Exiles lobby for easing of U.S. embargo on Cuba
``You are here in the spirit of the finest democratic traditions of the United States, to tell lawmakers what you think and to talk to them person to person,'' Rep. Esteban Torres, D-Calif., told the visitors.
Torres is the chief sponsor in the House of a bill that would permit American producers of food and medicine to sell their products directly to Cuba. Sen. Christopher Dodd, D-Conn., sponsored the equivalent bill in the Senate.
The crowd's loudest applause was for Miami travel entrepreneur Francisco Aruca, who gave Torres a document in support of the Torres-Dodd bill, signed by 12,000 residents of Miami-Dade County.
``Much strength, commitment and courage is needed to do what this man has done,'' Torres said.
Rep. Jose Serrano, D-N.Y., said he has seen ``a change in attitude'' among Cubans in Miami and recalled his efforts eight years ago to lift the trade embargo against Cuba.

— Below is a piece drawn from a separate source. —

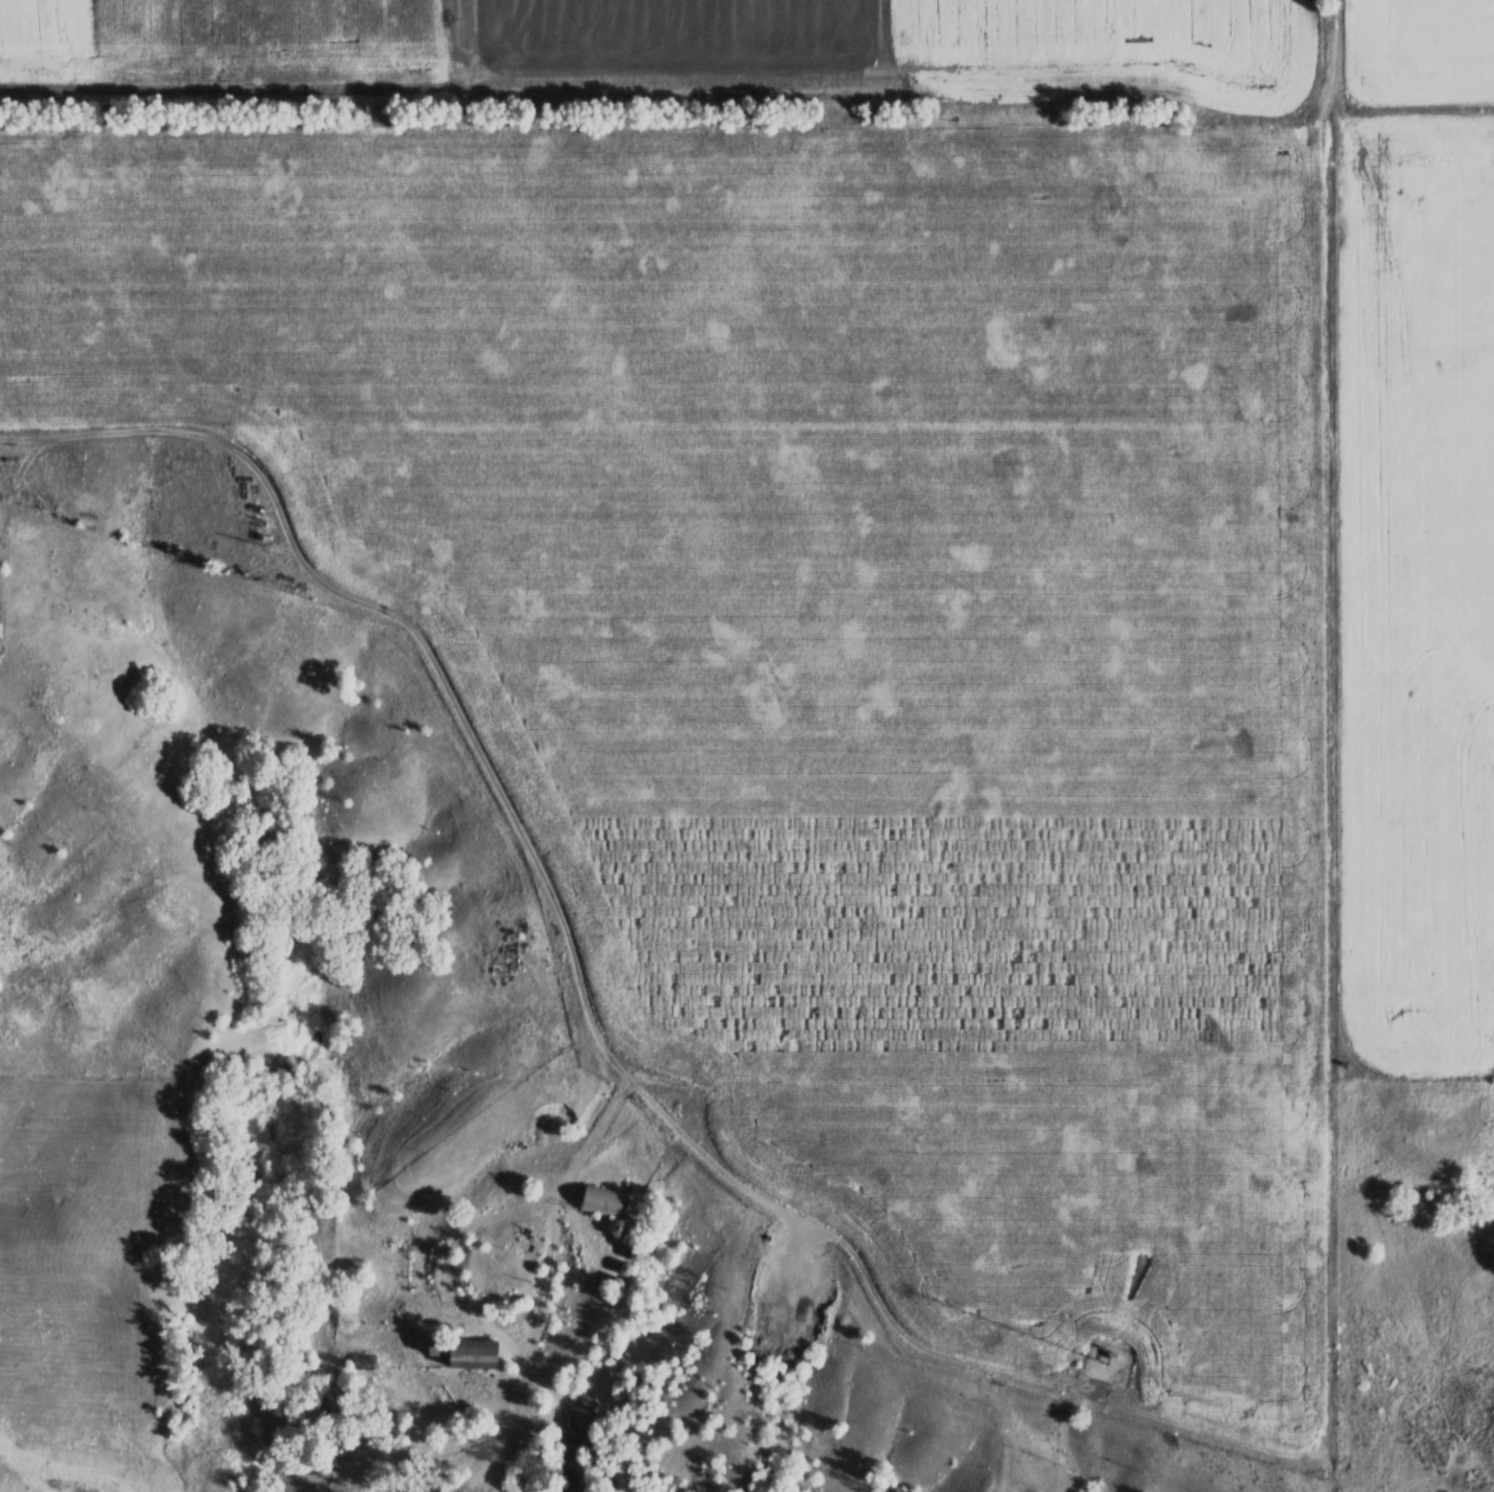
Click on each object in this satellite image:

A native of Mayaguez, Puerto Rico, Serrano represents the South Bronx.
``I remember that only 10 Cubans showed up at one of my earliest meetings'' on the subject, Serrano said. ``Those who phoned to congratulate me concealed their identity. Now, the support is open'' and callers give their full names, he said.
Later, the visitors split into small groups to visit lawmakers and lobby for passage of the bill.
``We visited about 50 members of Congress,'' said Silvia Wilhelm, executive director of the Cuban Committee for Democracy (CCD). ``This has been a historic day, a total success, because never before had so many people from Miami gathered to support the lifting of the embargo on medicines and food to Cuba.''
A plane chartered by the CCD carried 157 anti-embargo activists from Miami.
Four representatives who were not receptive to the visitors' ideas -- Bob Menendez, D-N.J.; Peter Deutsch, D-Fla.; Ileana Ros-Lehtinen and Lincoln Diaz-Balart, both Miami Republicans -- held their own press conference.
``Every year they come here with the same story and go back defeated, because the United States Congress knows very well the kind of dictatorship that exists in Cuba,'' Ros-Lehtinen said.
She rejected the claims of those who blame the United States for Cuba's economic woes, saying that the humanitarian aid Cuba received from the United States in the past four years surpasses the aid it received from the rest of the world.
``Besides, 38 licenses were issued in the same period by the Treasury Department to companies willing to sell food and medical equipment to Cuba,'' she said.